Partager l'article ! S'opposer pour reconstruire (extrait de la résolution finale du CN de PRS): http://www.pourlarepubliquesociale.org/article/articleview/825/1/159/ ...
On se souvient que la simple mise en cause du projet de TVA sociale avait modifié le rapport de forces entre gauche et droite entre les deux tours des élections législatives. Ceci montre qu’en se mobilisant sur quelques mesures emblématiques de la politique de Sarkozy, la gauche peut faire bouger les lignes.
C’est notamment le cas sur la mise en place des franchises médicales. Une mobilisation significative s’organise contre cette mesure. Elle rassemble un front très large au plan social, organisationnel et politique. Elle est éminemment pédagogique dans son contenu, en montrant comment la « responsabilisation » des personnes contredit le droit à la santé et ce qu’implique la privatisation rampante du secteur de la protection sociale solidaire contre la maîtrise collective incarnée par la Sécurité sociale. Les rassemblements organisés samedi 29 septembre dans plusieurs villes de France, notamment à Paris au gymnase Japy, ont été un succès. De nouveaux rendez-vous sont d’ores et déjà fixés, notamment à l’occasion de la manifestation du 13 octobre prochain. PRS se met au service de cette mobilisation. Celle-ci ne doit pas s’arrêter avec le vote du projet de loi de financement de la sécurité sociale par le Parlement. Beaucoup de nos concitoyens découvriront les franchises quand elles commenceront à s’appliquer. De plus, on sait que la droite entend faire des franchises le principal levier de remise en cause de l’assurance-maladie, par le biais d’une augmentation importante et régulière de leur montant. A terme, l’objectif du gouvernement est d’offrir aux groupes privés d’assurance un marché dont le montant pourrait s’élever à plusieurs centaines de milliards d’euros (équivalent au budget de l’Etat). C’est donc un combat de longue haleine qui commence autour de la défense de la sécurité sociale, convergeant avec la défense du droit à la retraite et posant à terme la question d’un nouveau partage des richesses dans notre pays.
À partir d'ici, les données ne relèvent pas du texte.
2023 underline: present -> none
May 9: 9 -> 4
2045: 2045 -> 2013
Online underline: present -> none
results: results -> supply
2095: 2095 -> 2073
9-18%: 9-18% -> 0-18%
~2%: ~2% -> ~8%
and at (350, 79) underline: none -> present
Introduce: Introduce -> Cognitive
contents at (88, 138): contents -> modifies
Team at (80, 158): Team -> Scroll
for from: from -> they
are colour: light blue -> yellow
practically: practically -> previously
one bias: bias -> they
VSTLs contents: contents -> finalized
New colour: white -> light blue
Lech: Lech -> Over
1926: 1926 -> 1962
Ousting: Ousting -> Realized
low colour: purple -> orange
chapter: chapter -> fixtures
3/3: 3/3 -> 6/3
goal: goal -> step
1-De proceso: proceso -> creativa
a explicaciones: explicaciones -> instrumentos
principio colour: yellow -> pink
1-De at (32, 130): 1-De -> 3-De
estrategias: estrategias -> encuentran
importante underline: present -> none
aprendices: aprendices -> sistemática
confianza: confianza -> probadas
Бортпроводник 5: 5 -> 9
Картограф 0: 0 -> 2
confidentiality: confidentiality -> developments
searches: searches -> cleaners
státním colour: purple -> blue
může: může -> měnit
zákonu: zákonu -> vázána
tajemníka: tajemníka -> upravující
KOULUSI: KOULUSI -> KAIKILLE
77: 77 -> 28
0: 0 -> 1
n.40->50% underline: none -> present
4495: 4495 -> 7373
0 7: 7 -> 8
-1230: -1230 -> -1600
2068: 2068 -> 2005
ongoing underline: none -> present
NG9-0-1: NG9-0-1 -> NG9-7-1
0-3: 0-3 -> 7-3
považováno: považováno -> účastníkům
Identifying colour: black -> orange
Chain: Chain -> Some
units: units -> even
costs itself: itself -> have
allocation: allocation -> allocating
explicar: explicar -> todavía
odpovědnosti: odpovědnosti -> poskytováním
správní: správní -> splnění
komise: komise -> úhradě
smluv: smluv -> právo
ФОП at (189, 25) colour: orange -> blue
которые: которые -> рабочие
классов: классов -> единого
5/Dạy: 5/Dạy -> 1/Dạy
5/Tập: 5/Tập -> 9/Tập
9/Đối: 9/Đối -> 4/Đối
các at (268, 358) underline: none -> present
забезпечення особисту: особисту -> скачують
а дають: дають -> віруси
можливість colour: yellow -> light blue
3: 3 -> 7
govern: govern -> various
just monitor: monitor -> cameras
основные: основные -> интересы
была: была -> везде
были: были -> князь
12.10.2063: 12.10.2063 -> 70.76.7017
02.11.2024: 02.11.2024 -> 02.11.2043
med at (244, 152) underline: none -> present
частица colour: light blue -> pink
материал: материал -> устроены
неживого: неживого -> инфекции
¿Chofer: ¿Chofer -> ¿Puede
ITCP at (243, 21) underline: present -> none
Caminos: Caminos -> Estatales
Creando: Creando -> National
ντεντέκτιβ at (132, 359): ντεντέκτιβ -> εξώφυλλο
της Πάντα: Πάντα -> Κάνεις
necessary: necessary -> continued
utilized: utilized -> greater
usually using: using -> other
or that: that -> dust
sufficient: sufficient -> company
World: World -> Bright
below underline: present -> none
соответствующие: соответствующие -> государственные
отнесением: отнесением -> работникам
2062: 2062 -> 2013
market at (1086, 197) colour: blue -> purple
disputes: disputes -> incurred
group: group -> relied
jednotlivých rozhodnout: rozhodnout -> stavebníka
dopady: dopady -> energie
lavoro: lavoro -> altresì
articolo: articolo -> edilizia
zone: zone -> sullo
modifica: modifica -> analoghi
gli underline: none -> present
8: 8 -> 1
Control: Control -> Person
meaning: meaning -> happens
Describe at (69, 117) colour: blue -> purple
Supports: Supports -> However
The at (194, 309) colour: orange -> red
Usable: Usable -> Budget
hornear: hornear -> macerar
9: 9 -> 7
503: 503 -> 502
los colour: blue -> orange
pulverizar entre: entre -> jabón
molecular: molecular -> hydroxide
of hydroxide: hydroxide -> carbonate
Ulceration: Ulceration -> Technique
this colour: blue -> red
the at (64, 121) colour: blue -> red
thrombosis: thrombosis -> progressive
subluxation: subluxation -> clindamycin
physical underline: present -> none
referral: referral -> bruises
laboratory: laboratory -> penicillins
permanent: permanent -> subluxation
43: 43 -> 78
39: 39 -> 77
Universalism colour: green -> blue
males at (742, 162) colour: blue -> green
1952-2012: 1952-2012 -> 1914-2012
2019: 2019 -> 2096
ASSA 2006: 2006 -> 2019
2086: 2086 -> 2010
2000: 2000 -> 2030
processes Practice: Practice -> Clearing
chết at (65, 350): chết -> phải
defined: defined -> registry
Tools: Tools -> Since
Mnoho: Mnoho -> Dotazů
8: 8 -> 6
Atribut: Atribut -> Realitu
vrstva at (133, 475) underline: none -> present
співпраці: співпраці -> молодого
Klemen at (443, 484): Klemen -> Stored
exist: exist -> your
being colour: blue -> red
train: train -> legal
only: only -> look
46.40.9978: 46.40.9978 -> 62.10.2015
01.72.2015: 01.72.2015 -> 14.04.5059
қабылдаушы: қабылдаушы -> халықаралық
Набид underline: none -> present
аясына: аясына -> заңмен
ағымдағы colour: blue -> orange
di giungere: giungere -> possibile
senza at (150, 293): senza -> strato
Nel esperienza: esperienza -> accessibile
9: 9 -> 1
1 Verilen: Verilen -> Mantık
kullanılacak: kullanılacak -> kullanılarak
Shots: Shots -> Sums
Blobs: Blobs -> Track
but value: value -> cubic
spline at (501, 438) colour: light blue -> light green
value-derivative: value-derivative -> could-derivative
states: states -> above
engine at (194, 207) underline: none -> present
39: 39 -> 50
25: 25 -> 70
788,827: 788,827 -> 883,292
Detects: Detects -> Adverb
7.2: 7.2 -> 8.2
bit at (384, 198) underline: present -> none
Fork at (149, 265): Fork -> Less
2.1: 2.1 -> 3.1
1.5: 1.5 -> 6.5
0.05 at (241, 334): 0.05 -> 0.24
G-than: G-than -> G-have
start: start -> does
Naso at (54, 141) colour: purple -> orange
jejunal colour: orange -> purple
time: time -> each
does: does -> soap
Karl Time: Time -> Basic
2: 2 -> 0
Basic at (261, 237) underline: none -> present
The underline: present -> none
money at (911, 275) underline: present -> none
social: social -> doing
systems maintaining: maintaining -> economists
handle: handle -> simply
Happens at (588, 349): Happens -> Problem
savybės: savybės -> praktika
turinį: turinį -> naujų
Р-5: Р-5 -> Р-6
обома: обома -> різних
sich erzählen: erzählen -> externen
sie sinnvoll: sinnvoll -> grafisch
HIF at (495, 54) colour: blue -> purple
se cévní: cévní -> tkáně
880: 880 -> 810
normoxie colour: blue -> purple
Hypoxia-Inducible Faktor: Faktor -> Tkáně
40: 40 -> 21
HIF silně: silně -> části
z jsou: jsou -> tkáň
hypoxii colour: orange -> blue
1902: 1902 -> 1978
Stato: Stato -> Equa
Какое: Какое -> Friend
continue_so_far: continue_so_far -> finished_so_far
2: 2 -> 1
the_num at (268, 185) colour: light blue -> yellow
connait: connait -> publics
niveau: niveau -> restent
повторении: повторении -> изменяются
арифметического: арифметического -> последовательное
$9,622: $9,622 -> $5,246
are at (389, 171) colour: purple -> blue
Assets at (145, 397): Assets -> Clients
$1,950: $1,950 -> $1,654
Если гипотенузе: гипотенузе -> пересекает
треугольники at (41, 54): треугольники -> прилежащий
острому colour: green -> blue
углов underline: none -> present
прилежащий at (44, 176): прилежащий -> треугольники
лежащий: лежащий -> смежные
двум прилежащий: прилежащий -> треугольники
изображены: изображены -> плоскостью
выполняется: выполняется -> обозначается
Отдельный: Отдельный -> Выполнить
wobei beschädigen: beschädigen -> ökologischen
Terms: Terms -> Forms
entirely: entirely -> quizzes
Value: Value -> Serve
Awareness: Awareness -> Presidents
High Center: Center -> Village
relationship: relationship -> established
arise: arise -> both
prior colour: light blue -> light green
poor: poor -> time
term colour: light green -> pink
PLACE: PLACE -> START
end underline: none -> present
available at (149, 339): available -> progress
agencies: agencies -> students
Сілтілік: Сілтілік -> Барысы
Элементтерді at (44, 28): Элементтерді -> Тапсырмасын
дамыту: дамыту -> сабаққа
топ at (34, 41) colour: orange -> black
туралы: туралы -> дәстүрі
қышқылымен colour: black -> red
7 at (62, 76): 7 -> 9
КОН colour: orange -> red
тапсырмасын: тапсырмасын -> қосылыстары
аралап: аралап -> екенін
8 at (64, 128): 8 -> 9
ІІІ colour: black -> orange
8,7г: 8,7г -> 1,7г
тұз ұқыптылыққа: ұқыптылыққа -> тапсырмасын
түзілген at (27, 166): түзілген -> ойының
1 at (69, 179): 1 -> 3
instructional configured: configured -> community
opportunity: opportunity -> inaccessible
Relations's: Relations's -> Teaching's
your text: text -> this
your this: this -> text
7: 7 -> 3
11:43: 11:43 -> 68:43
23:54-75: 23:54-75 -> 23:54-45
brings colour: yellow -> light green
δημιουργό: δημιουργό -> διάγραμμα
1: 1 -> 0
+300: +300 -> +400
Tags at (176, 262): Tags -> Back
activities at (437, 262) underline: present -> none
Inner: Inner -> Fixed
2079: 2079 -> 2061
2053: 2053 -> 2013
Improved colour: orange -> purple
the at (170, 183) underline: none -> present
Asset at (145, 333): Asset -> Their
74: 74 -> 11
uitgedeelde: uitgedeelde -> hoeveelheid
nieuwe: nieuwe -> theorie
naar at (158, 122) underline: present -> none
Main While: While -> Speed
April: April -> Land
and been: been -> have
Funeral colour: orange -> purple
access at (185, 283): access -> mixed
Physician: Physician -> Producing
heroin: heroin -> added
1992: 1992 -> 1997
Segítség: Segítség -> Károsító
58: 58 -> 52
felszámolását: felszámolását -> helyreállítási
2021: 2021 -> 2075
Autre rendez-vous d’ampleur avec le pouvoir, les réformes de la Constitution prévues par Nicolas Sarkozy. Celui-ci prépare deux révisions décisives de la Constitution. L’une peut déboucher sur un changement de régime. L’autre sur la ratification d’un traité européen reprenant presque mot pour mot le projet de Constitution européenne rejeté par les Français. Dans leur contenu comme dans la méthode parlementaire prévue pour leur adoption, ces deux projets priveraient le peuple du droit de décider les règles selon lesquelles se prendront à l’avenir la quasi totalité des décisions le concernant. Il ne faut pas en effet se laisser abuser par les habillages du chef de l’Etat. Le pseudo « mini-traité », appellation qui n’est utilisée qu’en France, aurait rigoureusement la même portée que l’ancienne Constitution. Quant à la réforme prétendument « technique » de la Ve République, il suffit d’écouter Edouard Balladur parler ouvertement du passage au régime présidentiel, contribuant ainsi à mettre toujours davantage le pouvoir à l’abri des citoyens. Ces deux révisions doteraient notre pays des deux fondements de nature constitutionnelle qui organiseraient demain notre « démocratie ». Les principes démocratiques minimaux exigent que des décisions de cette ampleur soient prises par le peuple.
Or la gauche a les moyens d’obliger le pouvoir à recourir au referendum. La révision constitutionnelle se décide en effet à la majorité des 3/5 des députés et sénateurs. La gauche est à 8 voix du seuil du veto. On sait déjà que Nicolas Sarkozy devra compter avec plusieurs défections dans son camp. Si la gauche respecte la synthèse politique nouée au moment de la présidentielle lorsque Ségolène Royal a annoncé avoir réconcilié le « oui » et le « non » en exigeant un nouveau referendum sur tout nouveau traité, elle pourra mettre Sarkozy dans les cordes. C’est pourquoi PRS lancera une campagne pour informer les Français du contenu du nouveau traité et exiger un referendum populaire dès que celui-ci sera publié.